Annahatak is buried in Maxwell, Ont., but the family never found out what happened to her sister, Putulik's great-aunt Victoria.

Putulik said this took an immense toll on her family, but the government database is a positive step forward.

"Not having seen them in the end, you know, not having that closure.... Let's find them," she said.

'A long time coming'

"It's a long time coming," said Andy Pirti, the treasurer of Makivik, the corporation that administers affairs in Nunavik, Quebec's Inuit territory.

"There were tears," said Pirti, who flew to Iqaluit for the ceremony. "The hardship and unresolved issues that [those present] carried came out during that ceremony."

Pirti's own sister was sent south for treatment when she was a child. By the time she returned to Nunavik, she had lost her language and had to relearn it, he said.

"We have the same rights as everyone," Pirti said. "Due to … some barriers in the culture or language, and also lack of facilities for treatments to treat tuberculosis, there was hardship and lack of communication."

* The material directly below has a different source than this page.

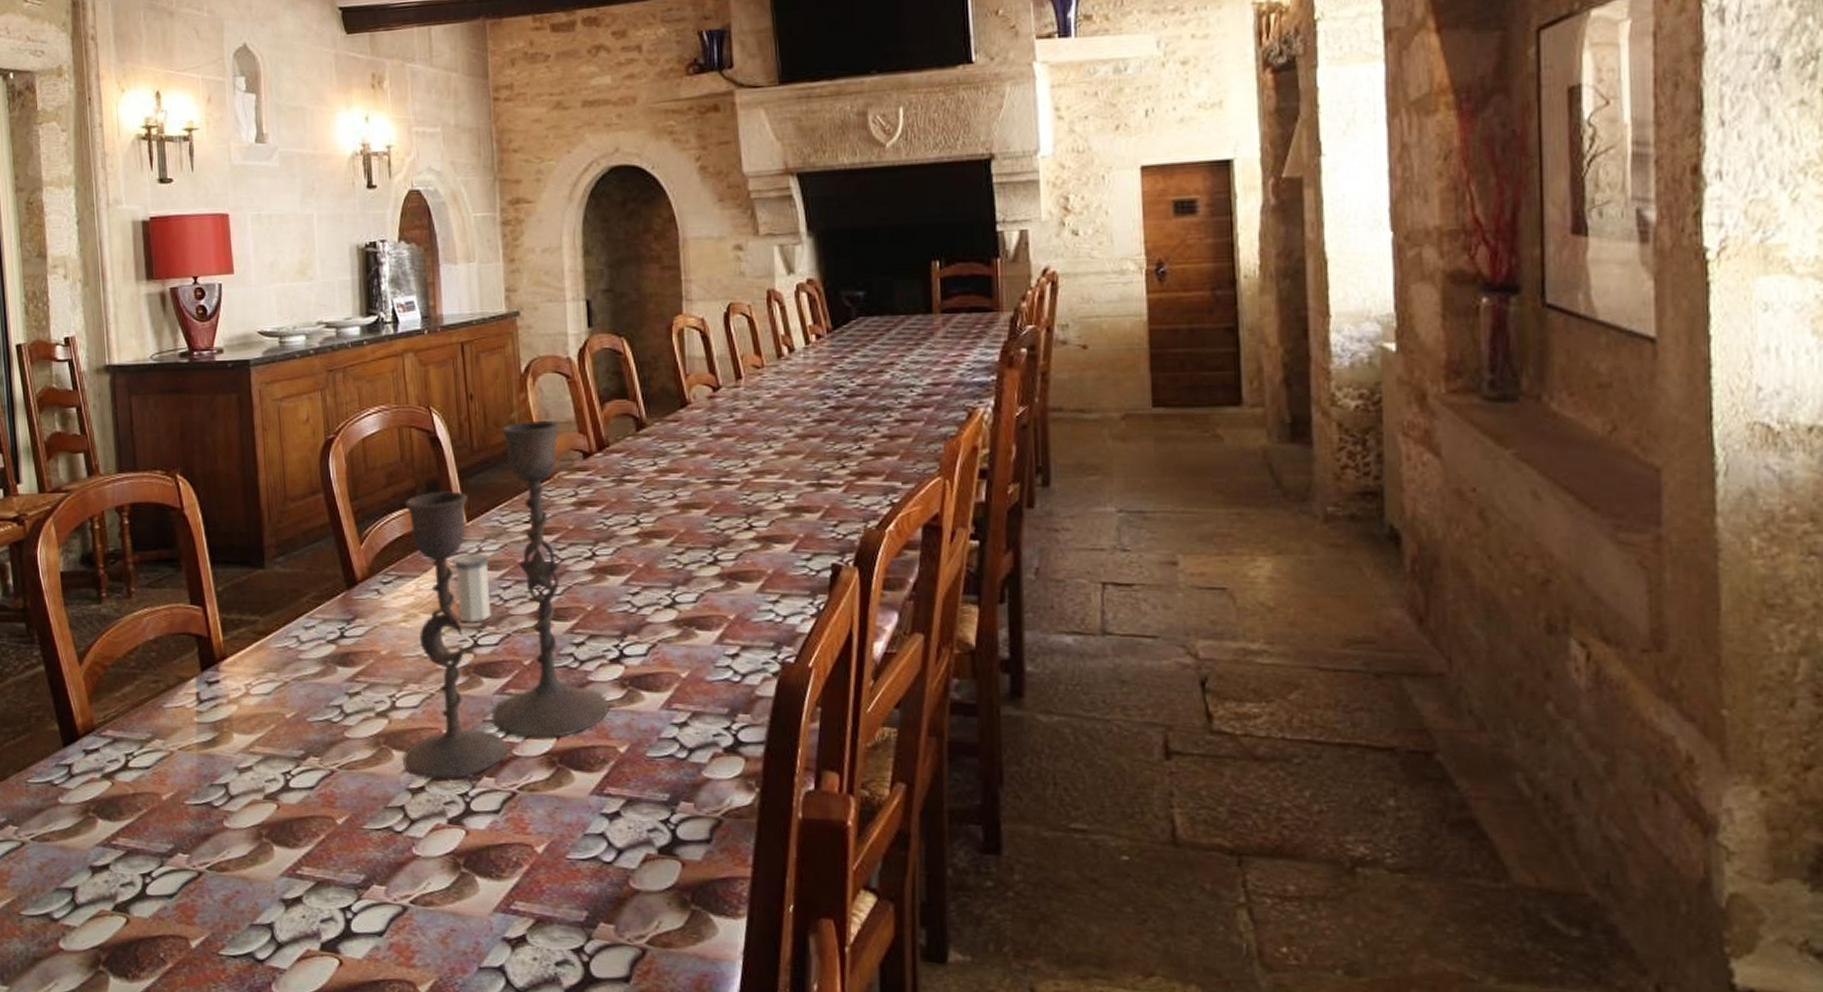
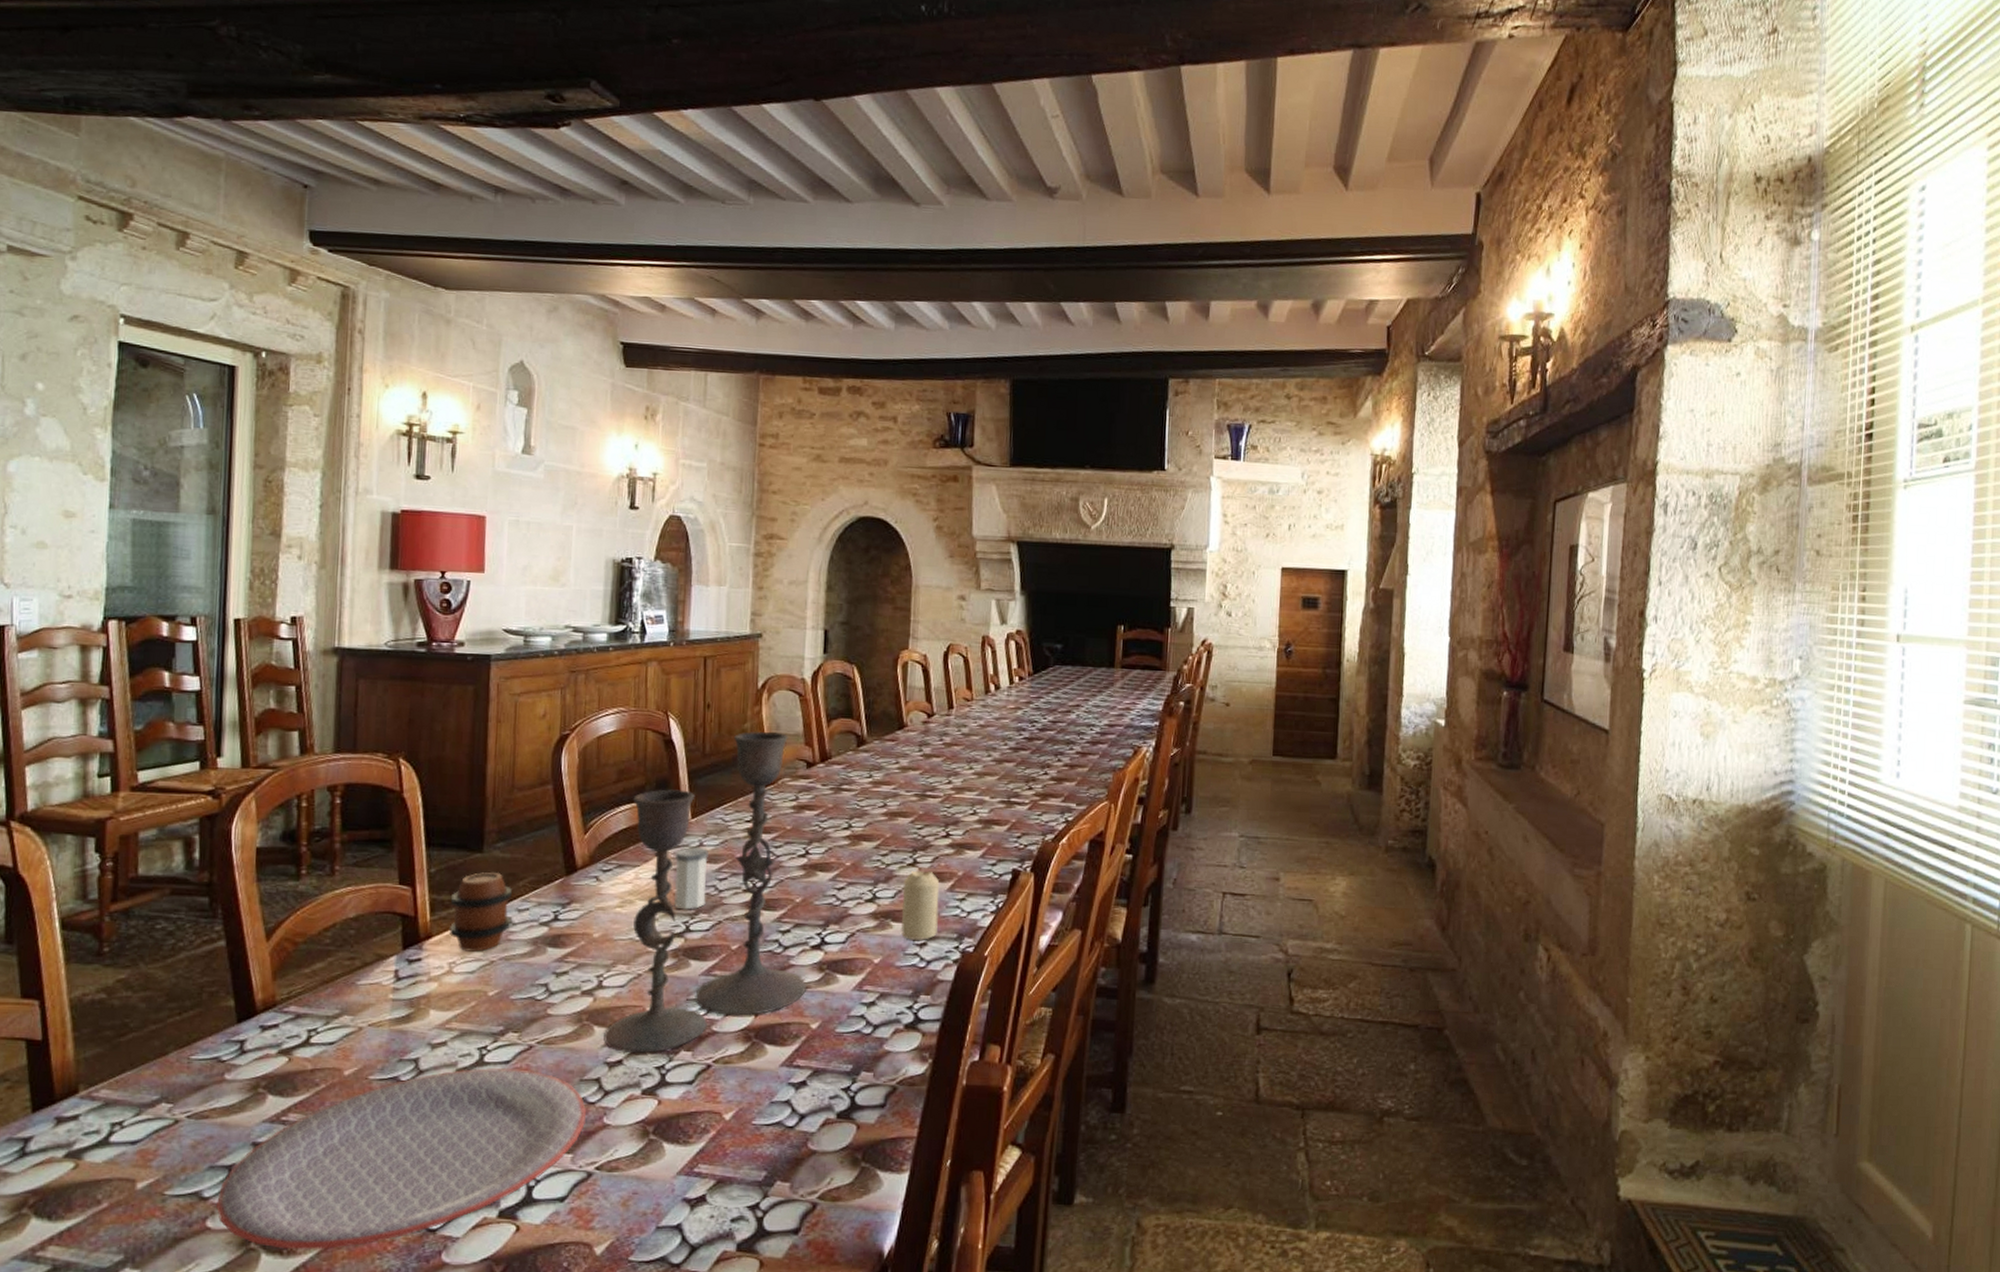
plate: none [65,793,395,975] -> present [216,1067,586,1250]
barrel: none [239,588,300,672] -> present [448,872,512,952]
candle: none [704,569,750,652] -> present [900,870,939,941]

Inuit await medical examination aboard the CGS C.D. Howe at Coral Harbour, N.W.T. (now Nunavut) in July 1951. The ship came to help, offering medical treatment for Canada's Inuit. But those diagnosed with tuberculosis were kept on board and brought to sanatoriums in southern Canada, where many were forced to stay for a year or two. Hundreds also died away from their home communities. (Wilfrid Doucette/National Film Board of Canada/Library and Archives Canada)

Pirti said were this to happen today, there would have to be community consultation before people were sent south for treatment.

"Like Trudeau said, it was a colonial approach to resolve the issue that was happening at the time."